I love thee with a love I seemed to lose
With my lost saints,--I love thee with the breath,
Smiles, tears, of all my life!--and, if God choose,
I shall but love thee better after death.
Triumphs:
Look beyond the first line (which is actually a lovely line itself, but has probably become too cliche to stand on its own anymore). This sonnet sets up a question in the first line, and it answers that question beautifully. That first answer: "I love thee to the depth and breadth and height/My soul can reach, when feeling out of sight/For the ends of Being and ideal Grace" is gorgeous. The pacing of the lines - both of the line breaks and the feeling of near-end-stopping despite the enjambment - produces a tumble over of emotion from line to line as the reader looks for the answer. The initial line in this answer is simply wonderful: it expresses totality (the depth and breadth and height) while keeping the suspense built into the initial question by not answering the obvious "of what?" question. Barrett Browning here manages a tricky tightrope: having the set up only take one line, but not allowing the response to feel finished too early. By having that first answer spill over three lines, and with the pacing she establishes in it, she allows the poem to safely pass over the danger of turning into a mere couplet or quatrain. If she had jumped, say, to "I love thee freely, as men strive for Right," the poem would lose momentum; because she goes immediately into a long answer, and then further into another multi-line answer ("I love thee to the level of everyday's/Most quiet need, by sun and candlelight") she gives the poem the space to build that momentum up.
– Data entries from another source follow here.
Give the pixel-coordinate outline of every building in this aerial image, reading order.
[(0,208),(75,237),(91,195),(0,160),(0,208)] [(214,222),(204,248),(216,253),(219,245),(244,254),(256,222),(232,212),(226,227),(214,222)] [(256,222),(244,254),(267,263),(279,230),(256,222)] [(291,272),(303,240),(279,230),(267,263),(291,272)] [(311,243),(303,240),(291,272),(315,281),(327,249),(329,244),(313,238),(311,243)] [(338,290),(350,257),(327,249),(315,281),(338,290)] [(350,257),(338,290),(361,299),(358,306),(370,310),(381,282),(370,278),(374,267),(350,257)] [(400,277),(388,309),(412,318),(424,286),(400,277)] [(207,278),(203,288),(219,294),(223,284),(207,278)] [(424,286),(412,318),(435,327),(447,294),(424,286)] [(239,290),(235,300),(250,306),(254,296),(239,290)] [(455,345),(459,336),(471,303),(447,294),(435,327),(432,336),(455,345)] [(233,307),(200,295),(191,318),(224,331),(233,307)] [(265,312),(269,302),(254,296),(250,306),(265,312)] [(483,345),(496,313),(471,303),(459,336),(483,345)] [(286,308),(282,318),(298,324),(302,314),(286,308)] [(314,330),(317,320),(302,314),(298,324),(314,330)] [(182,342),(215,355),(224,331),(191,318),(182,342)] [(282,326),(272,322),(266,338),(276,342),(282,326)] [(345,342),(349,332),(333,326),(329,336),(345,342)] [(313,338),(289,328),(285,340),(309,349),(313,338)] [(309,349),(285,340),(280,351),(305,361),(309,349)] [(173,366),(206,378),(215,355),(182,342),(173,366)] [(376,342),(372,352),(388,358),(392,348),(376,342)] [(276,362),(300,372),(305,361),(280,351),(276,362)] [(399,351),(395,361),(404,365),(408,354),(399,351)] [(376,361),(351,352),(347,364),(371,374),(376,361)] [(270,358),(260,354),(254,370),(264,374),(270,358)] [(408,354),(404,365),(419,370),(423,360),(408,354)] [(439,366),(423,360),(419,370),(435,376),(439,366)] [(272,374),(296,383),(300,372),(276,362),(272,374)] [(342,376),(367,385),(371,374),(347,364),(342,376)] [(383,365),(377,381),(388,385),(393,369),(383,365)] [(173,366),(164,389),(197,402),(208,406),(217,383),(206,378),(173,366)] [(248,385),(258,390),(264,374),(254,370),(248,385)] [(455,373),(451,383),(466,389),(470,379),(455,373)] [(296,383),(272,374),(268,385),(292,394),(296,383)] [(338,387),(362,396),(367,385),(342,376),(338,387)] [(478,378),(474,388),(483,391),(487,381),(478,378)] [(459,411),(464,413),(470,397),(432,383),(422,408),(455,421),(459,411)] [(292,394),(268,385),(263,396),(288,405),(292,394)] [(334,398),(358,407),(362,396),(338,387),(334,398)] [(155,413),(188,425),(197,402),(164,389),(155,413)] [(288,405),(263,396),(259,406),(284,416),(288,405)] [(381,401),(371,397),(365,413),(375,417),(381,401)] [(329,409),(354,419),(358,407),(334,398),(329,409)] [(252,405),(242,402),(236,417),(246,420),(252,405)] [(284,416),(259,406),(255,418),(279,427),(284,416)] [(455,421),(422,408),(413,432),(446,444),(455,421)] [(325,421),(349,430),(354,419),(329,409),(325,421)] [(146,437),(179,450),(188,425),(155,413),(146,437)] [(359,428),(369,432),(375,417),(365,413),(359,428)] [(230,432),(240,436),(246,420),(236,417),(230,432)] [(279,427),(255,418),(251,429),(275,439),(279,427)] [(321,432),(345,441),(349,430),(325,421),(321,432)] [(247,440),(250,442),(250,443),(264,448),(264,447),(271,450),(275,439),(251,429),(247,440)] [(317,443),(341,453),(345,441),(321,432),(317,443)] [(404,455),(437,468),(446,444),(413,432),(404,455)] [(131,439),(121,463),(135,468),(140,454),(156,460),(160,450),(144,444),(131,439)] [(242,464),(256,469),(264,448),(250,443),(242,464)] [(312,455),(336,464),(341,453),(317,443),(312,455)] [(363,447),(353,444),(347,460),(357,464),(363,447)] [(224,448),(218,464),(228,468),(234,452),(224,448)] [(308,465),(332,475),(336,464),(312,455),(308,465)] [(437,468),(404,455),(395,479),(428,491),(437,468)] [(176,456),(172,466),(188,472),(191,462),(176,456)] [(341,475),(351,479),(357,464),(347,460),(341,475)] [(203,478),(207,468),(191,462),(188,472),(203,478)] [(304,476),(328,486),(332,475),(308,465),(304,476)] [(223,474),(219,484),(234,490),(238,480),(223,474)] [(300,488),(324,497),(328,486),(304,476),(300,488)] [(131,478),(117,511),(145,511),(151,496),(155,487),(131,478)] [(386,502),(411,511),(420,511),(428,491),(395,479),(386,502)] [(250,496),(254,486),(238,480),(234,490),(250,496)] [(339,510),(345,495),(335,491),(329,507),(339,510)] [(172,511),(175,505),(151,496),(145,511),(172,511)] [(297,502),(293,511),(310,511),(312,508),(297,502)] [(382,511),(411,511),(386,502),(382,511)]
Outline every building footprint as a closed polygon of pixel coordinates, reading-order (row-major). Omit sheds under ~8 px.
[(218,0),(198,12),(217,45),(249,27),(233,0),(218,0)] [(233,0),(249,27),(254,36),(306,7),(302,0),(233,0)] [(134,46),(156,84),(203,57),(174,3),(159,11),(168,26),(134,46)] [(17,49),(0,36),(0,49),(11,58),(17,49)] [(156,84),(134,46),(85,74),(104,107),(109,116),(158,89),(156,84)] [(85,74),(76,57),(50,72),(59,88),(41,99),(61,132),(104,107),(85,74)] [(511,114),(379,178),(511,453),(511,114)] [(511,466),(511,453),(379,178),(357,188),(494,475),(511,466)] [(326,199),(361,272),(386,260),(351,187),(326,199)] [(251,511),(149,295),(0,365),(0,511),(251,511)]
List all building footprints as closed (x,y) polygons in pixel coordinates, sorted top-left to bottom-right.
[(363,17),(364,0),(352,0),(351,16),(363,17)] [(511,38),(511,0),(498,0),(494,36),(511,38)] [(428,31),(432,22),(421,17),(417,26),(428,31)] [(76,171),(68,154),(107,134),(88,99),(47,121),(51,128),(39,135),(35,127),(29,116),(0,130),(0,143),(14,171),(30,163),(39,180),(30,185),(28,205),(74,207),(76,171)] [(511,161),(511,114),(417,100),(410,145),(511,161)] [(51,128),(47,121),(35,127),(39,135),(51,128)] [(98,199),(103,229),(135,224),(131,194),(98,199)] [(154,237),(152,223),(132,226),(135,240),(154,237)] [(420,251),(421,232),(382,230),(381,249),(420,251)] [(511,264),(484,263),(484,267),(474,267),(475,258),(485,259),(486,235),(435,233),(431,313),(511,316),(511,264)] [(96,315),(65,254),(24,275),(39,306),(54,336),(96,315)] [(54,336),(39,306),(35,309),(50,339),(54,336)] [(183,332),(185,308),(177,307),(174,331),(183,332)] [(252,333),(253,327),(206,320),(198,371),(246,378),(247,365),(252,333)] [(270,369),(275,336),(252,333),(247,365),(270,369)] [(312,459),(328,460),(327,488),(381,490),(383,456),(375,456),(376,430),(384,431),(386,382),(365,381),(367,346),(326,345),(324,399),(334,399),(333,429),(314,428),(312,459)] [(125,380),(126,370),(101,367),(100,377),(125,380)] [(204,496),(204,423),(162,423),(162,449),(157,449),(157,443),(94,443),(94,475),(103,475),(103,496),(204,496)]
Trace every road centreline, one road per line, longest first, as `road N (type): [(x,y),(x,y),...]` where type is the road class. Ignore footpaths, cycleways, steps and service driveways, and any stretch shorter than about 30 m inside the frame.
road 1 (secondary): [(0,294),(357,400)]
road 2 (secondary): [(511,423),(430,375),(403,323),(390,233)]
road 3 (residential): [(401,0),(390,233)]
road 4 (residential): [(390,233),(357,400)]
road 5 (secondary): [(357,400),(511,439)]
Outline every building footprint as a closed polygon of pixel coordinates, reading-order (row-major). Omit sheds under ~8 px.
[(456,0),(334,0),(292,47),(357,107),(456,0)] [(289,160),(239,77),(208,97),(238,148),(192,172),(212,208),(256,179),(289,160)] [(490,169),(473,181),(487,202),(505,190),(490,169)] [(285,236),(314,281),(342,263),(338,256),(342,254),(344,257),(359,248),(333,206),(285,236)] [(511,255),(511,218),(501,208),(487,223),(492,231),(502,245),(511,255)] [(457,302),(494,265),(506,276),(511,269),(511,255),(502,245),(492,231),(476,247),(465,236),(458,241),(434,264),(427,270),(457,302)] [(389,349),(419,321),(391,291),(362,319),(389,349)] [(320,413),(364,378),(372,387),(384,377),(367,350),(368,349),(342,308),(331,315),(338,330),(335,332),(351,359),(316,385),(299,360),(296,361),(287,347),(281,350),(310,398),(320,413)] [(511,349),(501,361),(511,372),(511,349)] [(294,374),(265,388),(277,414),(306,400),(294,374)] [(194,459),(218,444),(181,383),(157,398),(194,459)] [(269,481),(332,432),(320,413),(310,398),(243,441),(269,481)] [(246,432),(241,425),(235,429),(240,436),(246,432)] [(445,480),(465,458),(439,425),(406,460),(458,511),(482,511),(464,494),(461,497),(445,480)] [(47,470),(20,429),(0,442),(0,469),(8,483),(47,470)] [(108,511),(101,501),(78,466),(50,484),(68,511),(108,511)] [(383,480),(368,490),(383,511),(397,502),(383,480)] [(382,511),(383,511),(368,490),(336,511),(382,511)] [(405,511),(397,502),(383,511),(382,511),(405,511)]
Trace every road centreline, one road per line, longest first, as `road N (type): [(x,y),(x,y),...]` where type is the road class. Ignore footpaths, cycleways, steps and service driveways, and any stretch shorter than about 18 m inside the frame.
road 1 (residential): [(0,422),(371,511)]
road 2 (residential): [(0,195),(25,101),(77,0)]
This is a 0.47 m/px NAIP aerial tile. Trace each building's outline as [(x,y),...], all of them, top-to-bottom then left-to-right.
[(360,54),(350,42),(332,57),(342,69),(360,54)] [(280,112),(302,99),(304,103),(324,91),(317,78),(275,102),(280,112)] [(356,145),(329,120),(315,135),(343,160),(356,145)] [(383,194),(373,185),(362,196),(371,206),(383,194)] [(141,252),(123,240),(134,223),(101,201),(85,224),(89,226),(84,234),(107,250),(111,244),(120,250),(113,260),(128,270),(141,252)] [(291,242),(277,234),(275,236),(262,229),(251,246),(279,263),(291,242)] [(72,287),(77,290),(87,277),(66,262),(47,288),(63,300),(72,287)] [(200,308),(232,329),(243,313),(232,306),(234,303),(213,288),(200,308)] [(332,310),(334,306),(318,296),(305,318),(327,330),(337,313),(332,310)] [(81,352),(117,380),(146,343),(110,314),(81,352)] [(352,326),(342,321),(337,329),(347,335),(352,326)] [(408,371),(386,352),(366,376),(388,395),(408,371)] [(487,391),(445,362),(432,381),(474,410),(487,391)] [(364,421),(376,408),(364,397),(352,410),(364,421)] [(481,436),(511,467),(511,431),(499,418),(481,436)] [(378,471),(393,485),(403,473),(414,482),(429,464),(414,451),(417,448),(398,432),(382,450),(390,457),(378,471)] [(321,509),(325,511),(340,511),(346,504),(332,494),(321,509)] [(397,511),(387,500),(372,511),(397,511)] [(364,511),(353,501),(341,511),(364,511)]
The turn is also highly effective: moving from general adverbial description (I love thee in this way or this much) to specific methodological description (I love thee using this passion), both of which answer the question "how" but in subtly different ways. The turn also builds towards the eventual finish of loving after death by allowing the move to "of all my life" which in turn moves towards death. So formally, the poem has a strong flow that has been very effectively managed.
Aesthetically, it also has strong appeal. There is a strong mix of end-stopping and enjambment throughout, as noted above. The diction is also extremely interesting: the mixture of abstractions (Right, Grace, Being, Praise) and then intensely personal moments (the breath/Smiles, tears of all my life) is effective in conveying the breadth of the affect being demonstrated, while the timely repetitions of "I love thee" anchor the poem. It is a powerful poem expressing its object of universal love.
Imperfections:
Most of the quibbles with this poem rely on two points: it is cliched, and it is saccharine. The cliched quality of the poem, however, is entirely a result of its success: "how do I love thee? Let me count the ways" was not a cliche when Barrett Browning wrote it, but rather has become one from this sonnet. As for the saccharine issue, it is a love sonnet, so there is always that risk. But personally, that overly sugary quality in poetry results primarily from chiming rhymes, too much end-stopping, and overly repetitive diction, particularly overly regular repetitive diction. All of these things are problems I may be guilty of in many of my poems, but are not things this poem is guilty of. Rather, I believe the issue with this poem is simply that it has been too successful: it has been imitated, quoted, and parodied so much that the fundamental beauty there is to some extent lost.
That does not mean it is a perfect poem. There are slant rhymes that although they make the poem less sugary and chimey, are also less pleasing: faith and breath is I think the worst. The three straight lines around the turn beginning "I love thee" are a little overdone. But overall, the poem is extremely powerful, and I think only undone by being, in a sense, too good of an expression of its object.